## JOB ITEM
Copy the lines of the records from the line containing "What is the" through the line containing "Days of Chunder", matching the original character for character. Start at the line with "What is the" and stop after the line with "Days of Chunder".

*** DATA EXTRACTS ***

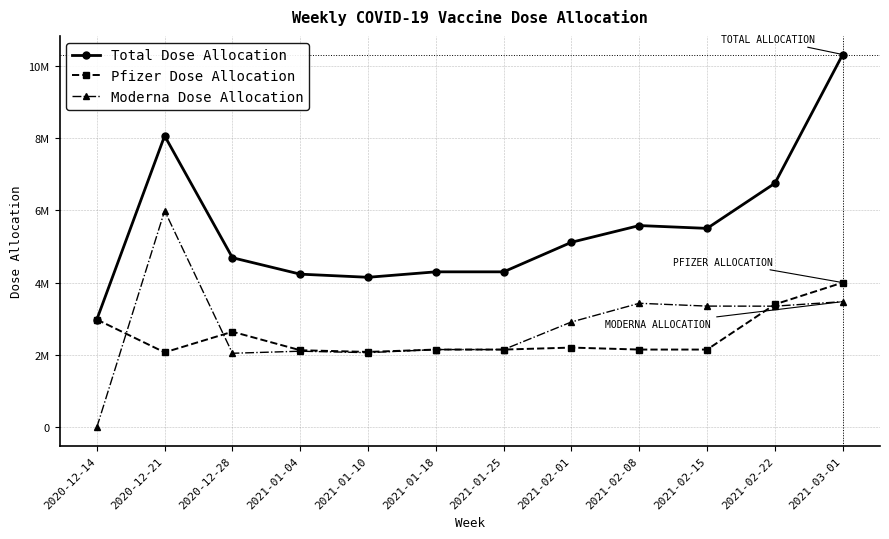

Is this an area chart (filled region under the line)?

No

*** End of DATA EXTRACTS ***
*** DATA EXTRACTS ***

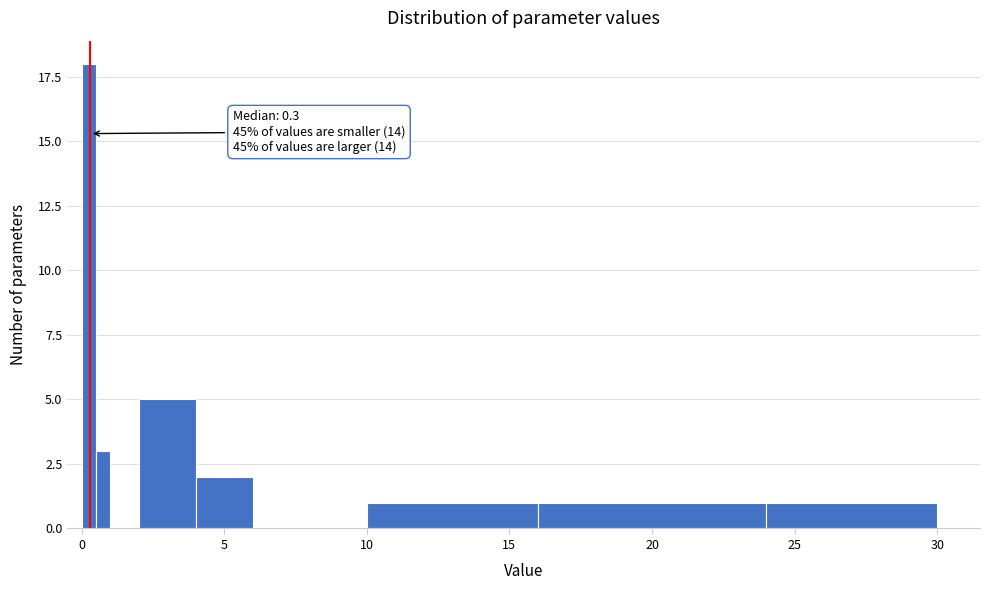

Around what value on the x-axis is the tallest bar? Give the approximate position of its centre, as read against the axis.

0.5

*** End of DATA EXTRACTS ***
*** DATA EXTRACTS ***

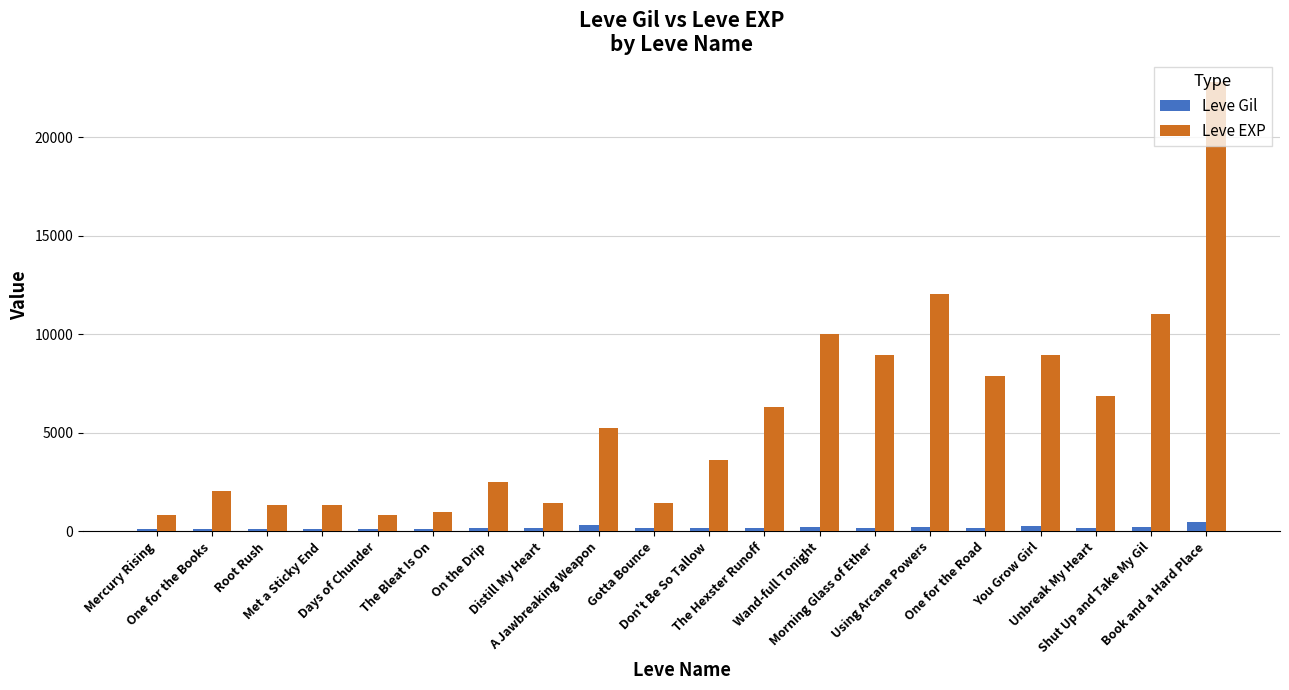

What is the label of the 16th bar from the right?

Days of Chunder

*** End of DATA EXTRACTS ***

## RESPONSE TO THE TASK
What is the label of the 16th bar from the right?

Days of Chunder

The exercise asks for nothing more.